農畜産物の売り上げ全体の7割を野菜が占めるJAみい。
その中で、面積は少ないながらも、スーパー等の引き合いが強い高品質とうもろこしへの取り組みについて、同JA営農部園芸課樋口光秋課長、スイートコーン部会の安元昇部会長にお話を伺いました。
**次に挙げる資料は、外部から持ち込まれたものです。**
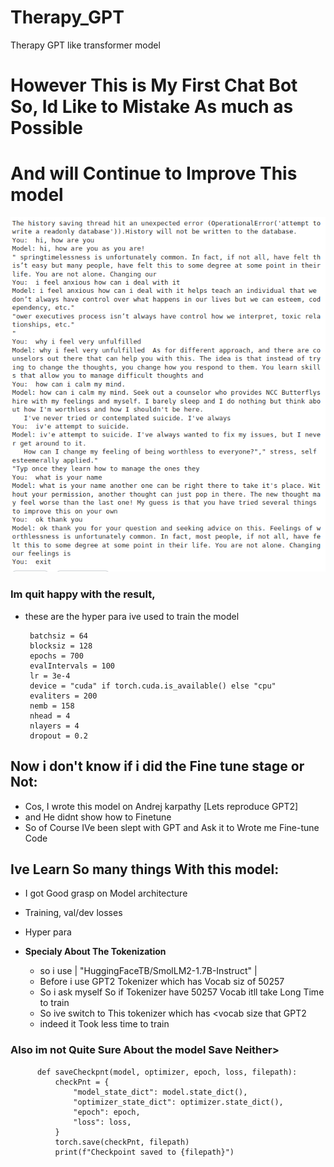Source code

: # Therapy_GPT
  Therapy GPT like transformer model


   # However This is My First Chat Bot So, Id Like to Mistake As much as Possible
   # And will Continue to Improve This model
   
![Screenshot](Screenshot%20from%202024-12-20%2010-42-24.png)


### Im quit happy with the result, 
   * these are the hyper para ive used to train the model
        
          batchsiz = 64
          blocksiz = 128
          epochs = 700
          evalIntervals = 100
          lr = 3e-4
          device = "cuda" if torch.cuda.is_available() else "cpu"
          evaliters = 200
          nemb = 158
          nhead = 4
          nlayers = 4
          dropout = 0.2

## Now i don't know if i did the Fine tune stage or Not:
   * Cos, I wrote this model on Andrej karpathy [Lets reproduce GPT2]
   * and He didnt show how to Finetune
   * So of Course IVe been slept with GPT and Ask it to Wrote me Fine-tune Code

## Ive Learn So many things With this model:
  * I got Good grasp on Model architecture
  * Training, val/dev losses
  * Hyper para
  
  * **Specialy About The Tokenization**
      - so i use  | "HuggingFaceTB/SmolLM2-1.7B-Instruct" |
      - Before i use GPT2 Tokenizer which has Vocab siz of 50257
      - So i ask myself So if Tokenizer have 50257 Vocab itll take Long Time to train
      - So ive switch to This tokenizer which has <vocab size that GPT2
      - indeed it Took less time to train

### Also im not Quite Sure About the model Save Neither>
        
          def saveCheckpnt(model, optimizer, epoch, loss, filepath):
              checkPnt = {
                  "model_state_dict": model.state_dict(),
                  "optimizer_state_dict": optimizer.state_dict(),
                  "epoch": epoch,
                  "loss": loss,
              }
              torch.save(checkPnt, filepath)
              print(f"Checkpoint saved to {filepath}")

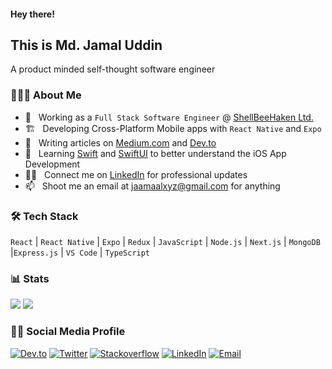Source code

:#### Hey there!

## This is Md. Jamal Uddin

A product minded self-thought software engineer

### 👨🏻‍💻 About Me

- 💼 &nbsp; Working as a `Full Stack Software Engineer` @ [ShellBeeHaken Ltd.](https://shellbeehaken.com/)
- 🏗️ &nbsp; Developing Cross-Platform Mobile apps with `React Native` and `Expo`
- 📝 &nbsp; Writing articles on [Medium.com](https://medium.com/@jaamaalxyz) and [Dev.to](https://dev.to/jaamaalxyz)
- 📖 &nbsp; Learning [Swift](https://www.swift.org/) and [SwiftUI](https://developer.apple.com/tutorials/swiftui) to better understand the iOS App Development
- 👨‍💻 &nbsp; Connect me on [LinkedIn](https://www.linkedin.com/in/jaamaalxyz/) for professional updates
- 📫 &nbsp; Shoot me an email at [jaamaalxyz@gmail.com](mailto:jaamaalxyz@gmail.com) for anything

### 🛠 Tech Stack

`React` | `React Native` | `Expo` | `Redux` | `JavaScript` | `Node.js` | `Next.js` | `MongoDB` |`Express.js` | `VS Code` | `TypeScript`

### 📊 Stats

[![](https://komarev.com/ghpvc/?username=jaamaalxyz&color=blue&label=Profile%20Views)](https://github.com/jaamaalxyz/jaamaalxyz)
[![](https://img.shields.io/github/followers/jaamaalxyz?label=GitHub%20Followers)](https://github.com/jaamaalxyz)

### 🤝🏻 Social Media Profile

<p>
<a href="https://dev.to/jaamaalxyz"><img alt="Dev.to" src="https://img.shields.io/badge/Dev.to-gray?style=flat-square&logo=dev-to"></a>
<a href="https://twitter.com/jaamaalxyz" target="blank"><img alt="Twitter" src="https://img.shields.io/badge/twitter-gray?style=flat-square&logo=twitter"/></a>  
<a href="https://stackoverflow.com/users/6542943/md-jamal-uddin"><img alt="Stackoverflow" src="https://img.shields.io/badge/Stackoverflow-gray?style=flat-square&logo=stackoverflow"></a>
<a href="https://www.linkedin.com/in/jaamaalxyz/"><img alt="LinkedIn" src="https://img.shields.io/badge/LinkedIn-gray?style=flat-square&logo=linkedin"></a>
<a href="mailto:jaamaalxyz@gmail.com"><img alt="Email" src="https://img.shields.io/badge/Email-jaamaalxyz@gmail.com-blue?style=flat-square&logo=gmail"></a>
</p>
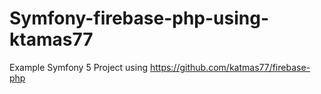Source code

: # Symfony-firebase-php-using-ktamas77
Example Symfony 5 Project using https://github.com/katmas77/firebase-php

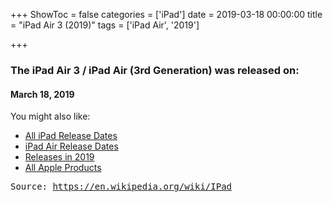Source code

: +++
ShowToc = false
categories = ['iPad']
date = 2019-03-18 00:00:00
title = "iPad Air 3 (2019)"
tags = ['iPad Air', '2019']

+++

### The iPad Air 3 / iPad Air (3rd Generation) was released on: 
#### March 18, 2019


<!--more-->


    
You might also like:

- [All iPad Release Dates](https://AppleReleaseDate.com/categories/ipad/)
- [iPad Air Release Dates](https://AppleReleaseDate.com/tags/ipad-air/)
- [Releases in 2019](https://AppleReleaseDate.com/tags/2019/)
- [All Apple Products](https://AppleReleaseDate.com/categories/)



<kbd> Source: https://en.wikipedia.org/wiki/IPad</kbd>

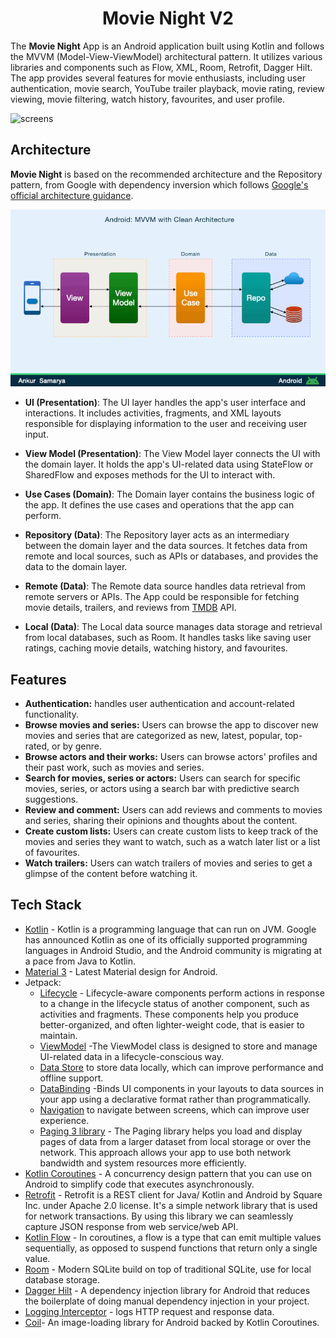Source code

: <h1 align="center">Movie Night V2</h1>

The **Movie Night** App is an Android application built using Kotlin and follows the MVVM (Model-View-ViewModel) architectural pattern. It utilizes various libraries and components such as Flow, XML, Room, Retrofit, Dagger Hilt. The app provides several features for movie enthusiasts, including user authentication, movie search, YouTube trailer playback, movie rating, review viewing, movie filtering, watch history, favourites, and user profile.


![screens](figure/screens.jpg)

## Architecture
**Movie Night** is based on the recommended architecture and the Repository pattern, from Google with dependency inversion which follows [Google's official architecture guidance](https://developer.android.com/topic/architecture).

![architecture](figure/figure0.gif)


- **UI (Presentation)**: The UI layer handles the app's user interface and interactions. It includes activities, fragments, and XML layouts responsible for displaying information to the user and receiving user input.

- **View Model (Presentation)**: The View Model layer connects the UI with the domain layer. It holds the app's UI-related data using StateFlow or SharedFlow and exposes methods for the UI to interact with.

- **Use Cases (Domain)**: The Domain layer contains the business logic of the app. It defines the use cases and operations that the app can perform.

- **Repository (Data)**: The Repository layer acts as an intermediary between the domain layer and the data sources. It fetches data from remote and local sources, such as APIs or databases, and provides the data to the domain layer.

- **Remote (Data)**: The Remote data source handles data retrieval from remote servers or APIs. The App could be responsible for fetching movie details, trailers, and reviews from [TMDB](https://developers.themoviedb.org/3/getting-started/introduction) API.

- **Local (Data)**: The Local data source manages data storage and retrieval from local databases, such as Room. It handles tasks like saving user ratings, caching movie details, watching history, and favourites.



## Features
- <b>Authentication:</b> handles user authentication and account-related functionality.
- <b>Browse movies and series:</b> Users can browse the app to discover new movies and series that are categorized as new, latest, popular, top-rated, or by genre.
- <b>Browse actors and their works:</b> Users can browse actors' profiles and their past work, such as movies and series.
- <b>Search for movies, series or actors:</b> Users can search for specific movies, series, or actors using a search bar with predictive search suggestions.
- <b>Review and comment:</b> Users can add reviews and comments to movies and series, sharing their opinions and thoughts about the content.
- <b>Create custom lists:</b> Users can create custom lists to keep track of the movies and series they want to watch, such as a watch later list or a list of favourites.
- <b>Watch trailers:</b> Users can watch trailers of movies and series to get a glimpse of the content before watching it.

## Tech Stack
- [Kotlin](https://developer.android.com/kotlin) - Kotlin is a programming language that can run on JVM. Google has announced Kotlin as one of its officially supported programming languages in Android Studio, and the Android community is migrating at a pace from Java to Kotlin.
- [Material 3](https://m3.material.io/foundations/accessible-design/overview) - Latest Material design for Android.
- Jetpack:
    - [Lifecycle](https://developer.android.com/topic/libraries/architecture/lifecycle) - Lifecycle-aware components perform actions in response to a change in the lifecycle status of another component, such as activities and fragments. These components help you produce better-organized, and often lighter-weight code, that is easier to maintain.
    - [ViewModel](https://developer.android.com/topic/libraries/architecture/viewmodel) -The ViewModel class is designed to store and manage UI-related data in a lifecycle-conscious way.
    - [Data Store](https://developer.android.com/jetpack/androidx/releases/datastore) to store data locally, which can improve performance and offline support.
    - [DataBinding](https://developer.android.com/topic/libraries/data-binding) -Binds UI components in your layouts to data sources in your app using a declarative format rather than programmatically.
    - [Navigation](https://developer.android.com/jetpack/androidx/releases/navigation) to navigate between screens, which can improve user experience.
    - [Paging 3 library](https://developer.android.com/topic/libraries/architecture/paging/v3-overview) - The Paging library helps you load and display pages of data from a larger dataset from local storage or over the network. This approach allows your app to use both network bandwidth and system resources more efficiently.
- [Kotlin Coroutines](https://developer.android.com/kotlin/coroutines) - A concurrency design pattern that you can use on Android to simplify code that executes asynchronously.
- [Retrofit](https://square.github.io/retrofit) -  Retrofit is a REST client for Java/ Kotlin and Android by Square Inc. under Apache 2.0 license. It's a simple network library that is used for network transactions. By using this library we can seamlessly capture JSON response from web service/web API.
- [Kotlin Flow](https://developer.android.com/kotlin/flow) - In coroutines, a flow is a type that can emit multiple values sequentially, as opposed to suspend functions that return only a single value.
- [Room](https://developer.android.com/jetpack/androidx/releases/room?gclid=CjwKCAjww8mWBhABEiwAl6-2RXqgw6-tYMdlLGJiAhLnEl9PNim-Sz8lx9P6JCaOD9qfQQojs-4DoRoCPkAQAvD_BwE&gclsrc=aw.ds) - Modern SQLite build on top of traditional SQLite, use for local database storage.
- [Dagger Hilt](https://developer.android.com/training/dependency-injection/hilt-android) - A dependency injection library for Android that reduces the boilerplate of doing manual dependency injection in your project.
- [Logging Interceptor](https://github.com/square/okhttp/blob/master/okhttp-logging-interceptor/README.md) -  logs HTTP request and response data.
- [Coil](https://coil-kt.github.io/coil/compose/)- An image-loading library for Android backed by Kotlin Coroutines.




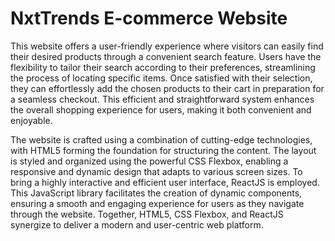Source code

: # NxtTrends E-commerce Website

This website offers a user-friendly experience where visitors can easily find their desired products through a convenient search feature. Users have the flexibility to tailor their search according to their preferences, streamlining the process of locating specific items. Once satisfied with their selection, they can effortlessly add the chosen products to their cart in preparation for a seamless checkout. This efficient and straightforward system enhances the overall shopping experience for users, making it both convenient and enjoyable.

The website is crafted using a combination of cutting-edge technologies, with HTML5 forming the foundation for structuring the content. The layout is styled and organized using the powerful CSS Flexbox, enabling a responsive and dynamic design that adapts to various screen sizes. To bring a highly interactive and efficient user interface, ReactJS is employed. This JavaScript library facilitates the creation of dynamic components, ensuring a smooth and engaging experience for users as they navigate through the website. Together, HTML5, CSS Flexbox, and ReactJS synergize to deliver a modern and user-centric web platform.


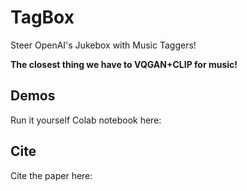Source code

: # TagBox


Steer OpenAI's Jukebox with Music Taggers!

**The closest thing we have to VQGAN+CLIP for music!**


## Demos


Run it yourself Colab notebook here:


## Cite


Cite the paper here: 

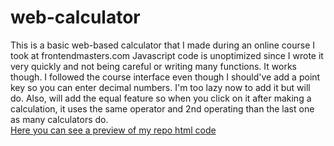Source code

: # web-calculator
This is a basic web-based calculator that I made during an online course I took at frontendmasters.com
Javascript code is unoptimized since I wrote it very quickly and not being careful or writing many functions.
It works though. I followed the course interface even though I should've add a point key so you can enter
decimal numbers. I'm too lazy now to add it but will do. Also, will add the equal feature so when you click
on it after making a calculation, it uses the same operator and 2nd operating than the last one as many calculators do.
<br>
[Here you can see a preview of my repo html code](http://htmlpreview.github.io/?https://github.com/facugarbino/web-calculator/index.html)

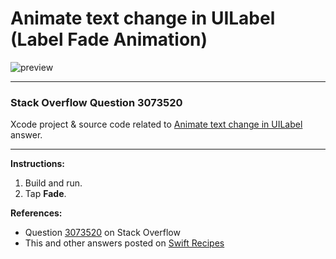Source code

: # Animate text change in UILabel (Label Fade Animation)

![preview](https://i.stack.imgur.com/Y8uaD.gif)

---

### Stack Overflow Question 3073520

Xcode project & source code related to [Animate text change in UILabel](https://stackoverflow.com/questions/3073520/animate-text-change-in-uilabel/27645516#27645516) answer.

---

**Instructions:**

1. Build and run.
2. Tap **Fade**.

**References:**

- Question [3073520](https://stackoverflow.com/questions/3073520) on Stack Overflow
- This and other answers posted on [Swift Recipes](http://swiftarchitect.com/recipes/)


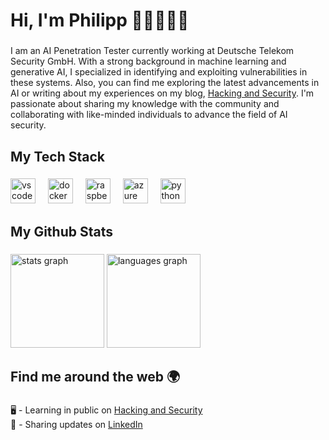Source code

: <h1 align="left">Hi, I'm Philipp 👋🏻👨🏻‍💻</h1>

###

<p align="left">I am an AI Penetration Tester currently working at Deutsche Telekom Security GmbH. With a strong background in machine learning and generative AI, I specialized in identifying and exploiting vulnerabilities in these systems. Also, you can find me exploring the latest advancements in AI or writing about my experiences on my blog, <a href="https://hacking-and-security.cc">Hacking and Security</a>. I'm passionate about sharing my knowledge with the community and collaborating with like-minded individuals to advance the field of AI security.</p>

###

<h2 align="left">My Tech Stack</h2>

###

<div align="left">
  <img src="https://cdn.jsdelivr.net/gh/devicons/devicon/icons/vscode/vscode-original.svg" height="40" alt="vscode logo"  />
  <img width="12" />
  <img src="https://cdn.jsdelivr.net/gh/devicons/devicon/icons/docker/docker-original.svg" height="40" alt="docker logo"  />
  <img width="12" />
  <img src="https://cdn.jsdelivr.net/gh/devicons/devicon/icons/raspberrypi/raspberrypi-original.svg" height="40" alt="raspberrypi logo"  />
  <img width="12" />
  <img src="https://cdn.jsdelivr.net/gh/devicons/devicon/icons/azure/azure-original.svg" height="40" alt="azure logo"  />
  <img width="12" />
  <img src="https://cdn.jsdelivr.net/gh/devicons/devicon/icons/python/python-original.svg" height="40" alt="python logo"  />
</div>

###

<h2 align="left">My Github Stats</h2>

###

<div align="left">
  <img src="https://github-readme-stats.vercel.app/api?username=nnxmms&hide_title=false&hide_rank=false&show_icons=true&include_all_commits=true&count_private=true&disable_animations=false&theme=dracula&locale=en&hide_border=false&order=1" height="150" alt="stats graph"  />
  <img src="https://github-readme-stats.vercel.app/api/top-langs?username=nnxmms&locale=en&hide_title=false&layout=compact&card_width=320&langs_count=5&theme=dracula&hide_border=false&order=2" height="150" alt="languages graph"  />
</div>

###

<h2 align="left">Find me around the web 🌍</h2>

###

<p align="left">🖥️ - Learning in public on <a href="https://hacking-and-security.cc">Hacking and Security</a><br>👥 - Sharing updates on <a href="https://www.linkedin.com/in/philipp-zimmermann-dtsec">LinkedIn</a></p>

###
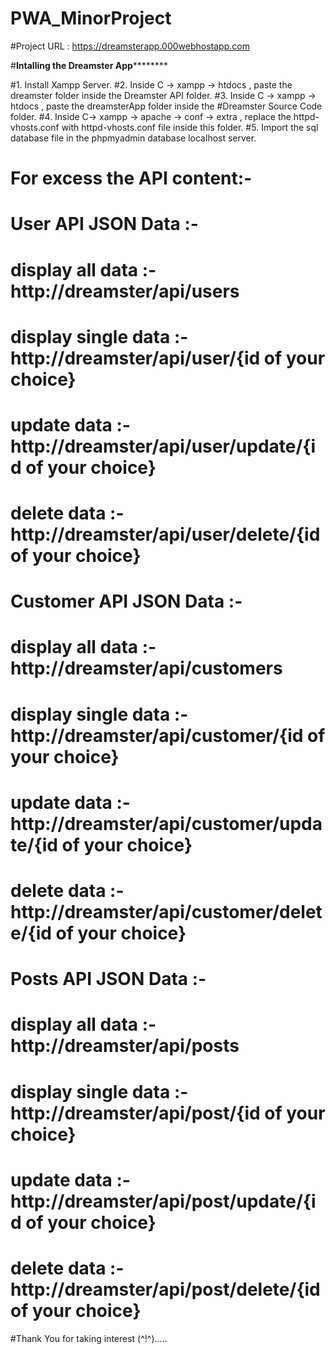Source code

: # PWA_MinorProject

#Project URL : https://dreamsterapp.000webhostapp.com

#****************************Intalling the Dreamster App************************************

#1. Install Xampp Server.
#2. Inside C -> xampp -> htdocs , paste the dreamster folder inside the Dreamster API folder.
#3. Inside C -> xampp -> htdocs , paste the dreamsterApp folder inside the #Dreamster Source Code folder.
#4. Inside C-> xampp -> apache -> conf -> extra , replace the httpd-vhosts.conf with httpd-vhosts.conf file         inside this folder.
#5. Import the sql database file in the phpmyadmin database localhost server.


#	For excess the API content:-

#		User API JSON Data :-
#			display all data :- http://dreamster/api/users
#			display single data :- http://dreamster/api/user/{id of your choice}
#			update data :- http://dreamster/api/user/update/{id of your choice}
#			delete data :- http://dreamster/api/user/delete/{id of your choice}

#		Customer API JSON Data :-
#			display all data :- http://dreamster/api/customers
#			display single data :- http://dreamster/api/customer/{id of your choice}
#			update data :- http://dreamster/api/customer/update/{id of your choice}
#			delete data :- http://dreamster/api/customer/delete/{id of your choice}

#		Posts API JSON Data :-
#			display all data :- http://dreamster/api/posts
#			display single data :- http://dreamster/api/post/{id of your choice}
#			update data :- http://dreamster/api/post/update/{id of your choice}
#			delete data :- http://dreamster/api/post/delete/{id of your choice}

#Thank You for taking interest (^!^).....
まずJAみいの産地プロフィールを教えていただけますか。

樋口課長

当JAでは、こまつな、みずな、非結球レタス、結球レタス、大葉、ブロッコリー、パセリ、にらなど120品目以上の少量多品目野菜を作付しており、ハーブでは30種類にも及びます。
「食べてみ!」というブランドロゴマークを輸送トラックや各野菜の出荷箱などにプリントしてPRに役立てています。
昭和50年代にはにんじんの産地でしたが、輸入品による価格低迷を機に、単品目経営によるリスクを回避し、少量多品目の産地へと舵を切りました。

「食べてみ!」のロゴマークが入ったトラック

「食べてみ!」のロゴマークが入ったトラック


本格的にとうもろこしを手がけることになったきかっけは何ですか。

樋口課長

スイートコーン部会ができて13年になりますが、最初は、大手スーパーさんから「九州県内で朝どりスイートコーンの産地リレーがしたいから」ということで声をかけていただいたのが始まりです。
現在では、その品質が評判を呼び、おかげさまで他のスーパーさんからの引き合いが絶えません。
もともと温暖で水はけの良い砂壌土の地域だったので、とうもろこし栽培には適していました。とうもろこしの後作に非結球レタスを植えて、収穫後の外葉などを土壌にすき込んで有機質肥料として利用しています。


管内産とうもろこしの特長を教えてください。

樋口課長

品種は「イエロークイーン」というとても甘みが強い品種です。一般的なとうもろこしは、糖度が8度前後ですが、この品種は18度ほどあり、メロン並みの甘さです。
スーパーの店頭価格は他のとうもろこしよりも高めですが、試食販売で実際に食べたお客様は必ず購入していきます
それと、粒が柔らかく、包丁がスッと入りやすい。身離れがいいので歯につきにくいのも、特長のひとつですね。

イエロークイーンのヤングコーン

イエロークイーンのヤングコーン


とうもろこしの栽培では、どのようなご苦労がありますか。

安元部会長

一穴に2~3粒ほど播種して、途中で間引きするのですが、当管内では、1本の木だけ残し、さらにそこから1つだけ実を収穫する「1穴1本立ちの1果どり」実践しています。
通常よりも収量は落ちますが、その分糖度が高まり、高品質なとうもろこしが収穫できます。
毎年、生産者、JA、農業改良普及センターなどの関係者が集まり、生育巡回調査を行なうなど、こまめな圃場観察を行っています。

生育巡回調査の様子

生育巡回調査の様子


「イエロークイーン」のつくりやすさについてはいかがでしょうか。

安元部会長

収穫が遅れると、エクボ状のへこみができやすく、どちらかというと栽培が難しい品種だと思います。
しかし、高畝にして、生育期後半には追肥を抑え気味にし、灌水を制限すると糖度が上がりやすくなり、先づまりがいいので、品質の高いとうもろこしが収穫できます。
播種は2月下旬から3月いっぱいまでですが、今年は、播種直後に広葉、イネ科雑草に高い効果のあるゲザノンゴールドを活用するなど、適期の防除に努めました。
今まで部会の中で色々な品種を試してみましたが、6月中旬から7月上旬の早出しという条件を加味すると、イエロークイーンは最適ですね。


今後の取り組みについてお聞かせください。

樋口課長

当管内では、施設栽培と露地栽培の比率が7:3と圧倒的に施設が多い。
周年で出荷できるので、経営も安定しており後継者も多いんです。
今後は、とうもろこしの販売先を増やし、生産者も増やしてもっと産地をPRしていきたいですね。